O que me parece é que o problema radica, sobretudo, nas simpatias políticas de MJA. Os mesmos espíritos que se sobressaltaram com a entrevista da senhora ao primeiro-ministro não dispensaram um segundo a lamentar a entrevista feita pelo antecessor de Montenegro ao Presidente da República em funções ou ao governador do Banco de Portugal, que, não esqueçamos, tinha sido seu ministro das Finanças e que, não finjamos, pretende ser candidato presidencial. Ou vão tentar convencer-me de que António Costa terá pedido a carteira de estagiário para o seu programa semanal no Now?
O jornalismo de investigação que hoje reduz MJA a marioneta de Montenegro reagiu com a habitual reverência aos planos obscuros de José Sócrates para escolher direções de publicações históricas ou para manietar Manuela Moura Guedes e a TVI através da compra pela PT.
O jornalismo imaculado, feito por puros que se erguem sempre que confrontados com injustiças, foi aquele que não se eriçou quando outros, da esquerda à direita, sonegaram informação, pressionaram, ofenderam, ameaçaram ou coagiram colegas.
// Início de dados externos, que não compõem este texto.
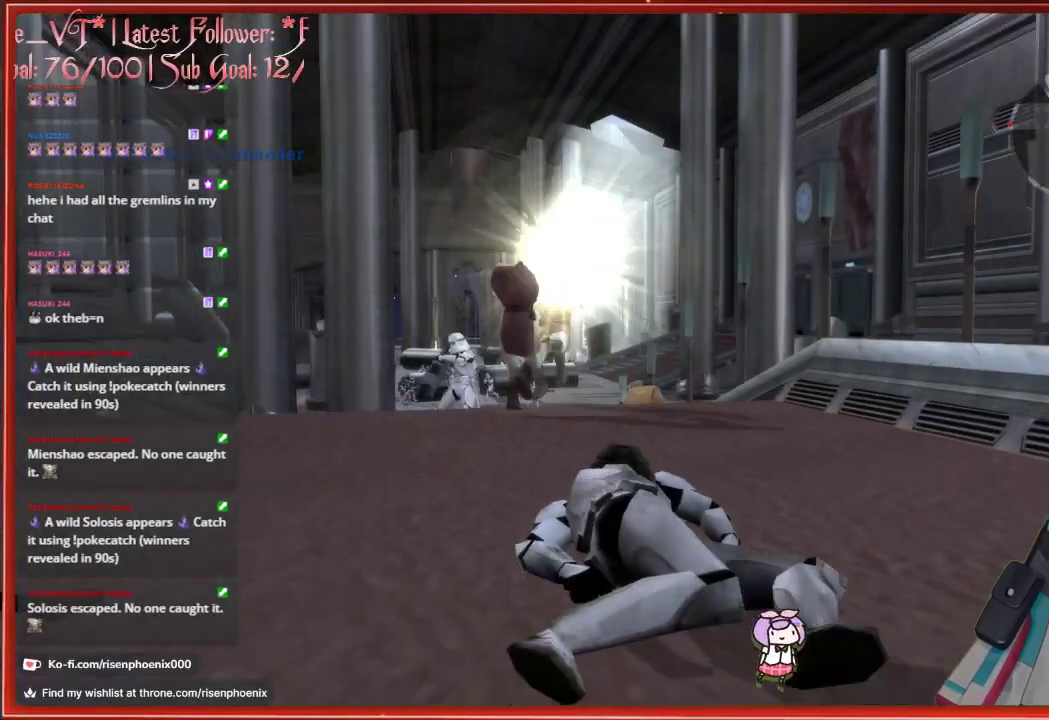
{"buttons": [], "left_stick": "center", "right_stick": "center", "events": []}
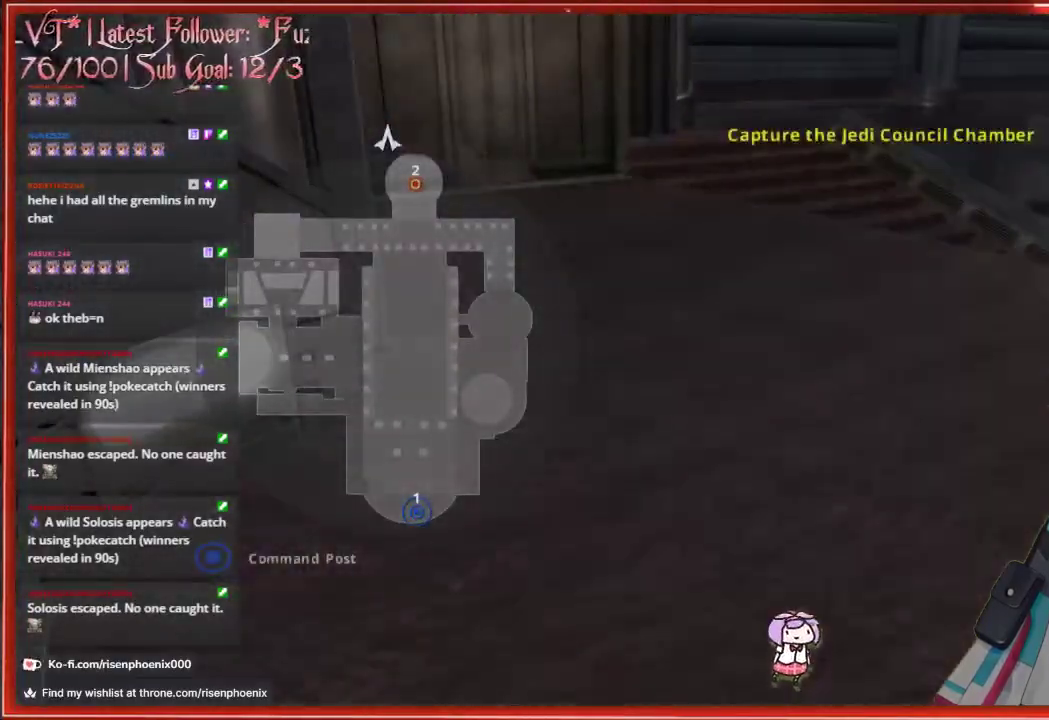
{"buttons": [], "left_stick": "center", "right_stick": "center", "events": []}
O implacável jornalismo independente jamais condescendeu com as pitonisas de um sem-número de atores do nosso espaço público nem, evidentemente, com os intérpretes autorizados das narrativas da situação. E ainda menos, claro está, com os pregadores da isenção que mostram a verdadeira face nas respetivas redes sociais.
O jornalismo sem interesses e onde as portas não giram é aquele em que ninguém salta para os negócios, para as agências de comunicação ou para as assessorias políticas (guilty as charged), económicas ou desportivas. É tão virtuoso esse jornalismo, e tão intransponíveis tais portas, que todo e qualquer jornalista fica impedido de algum dia regressar às redações, como se tem verificado.
Nesse vale encantado, não há ativistas político-partidários que se afirmam jornalistas sem que os Woodwards de turno denunciem a patranha. Nessa realidade etérea, não existem jornalistas mais ocupados a assinar livros, cartas abertas e manifestos ao lado de políticos do que a produzir notícias ou reportagens.
Nesse espaço povoado somente por gente proba e arautos da liberdade, não se salta da presidência do sindicato que representa a classe para a bancada parlamentar do partido que julga representar toda a classe trabalhadora. Nessa exosfera ética, não há promoção de figuras que ninguém entende muito bem de onde brotam nem o aproveitamento de espaços de comentário para acertos de contas pessoais ou lançamento de campanhas de diversas naturezas.
Os media, que amo profundamente e que defendo em todo o lado para lá dos limites da razoabilidade, são fundamentais em qualquer democracia digna desse nome. São incontornáveis para pôr os poderes em sentido – não servem para os elevar em andores nem para os sacrificar em altares. Deixem lá MJA. Tal como um cartão de militante não faz de ninguém menos livre, uma carteira profissional não torna quem quer que seja mais imparcial. Se há reflexão a fazer, é sobre e com quem tem permitido o estado a que o jornalismo chegou. Quero acreditar que esses terão carteira profissional.
P.S.: Ao plano do governo para salvar a comunicação social, que continua incapaz de um exercício de autocrítica e de uma reflexão madura sobre a sustentabilidade do setor, voltarei em breve. Deixo, contudo, um alerta: as aproximações do poder político ao poder mediático começam quase sempre com boas intenções; a resposta do poder mediático ao poder político começa quase sempre com pequenas concessões. Regra geral, estas danças nupciais acabam mal.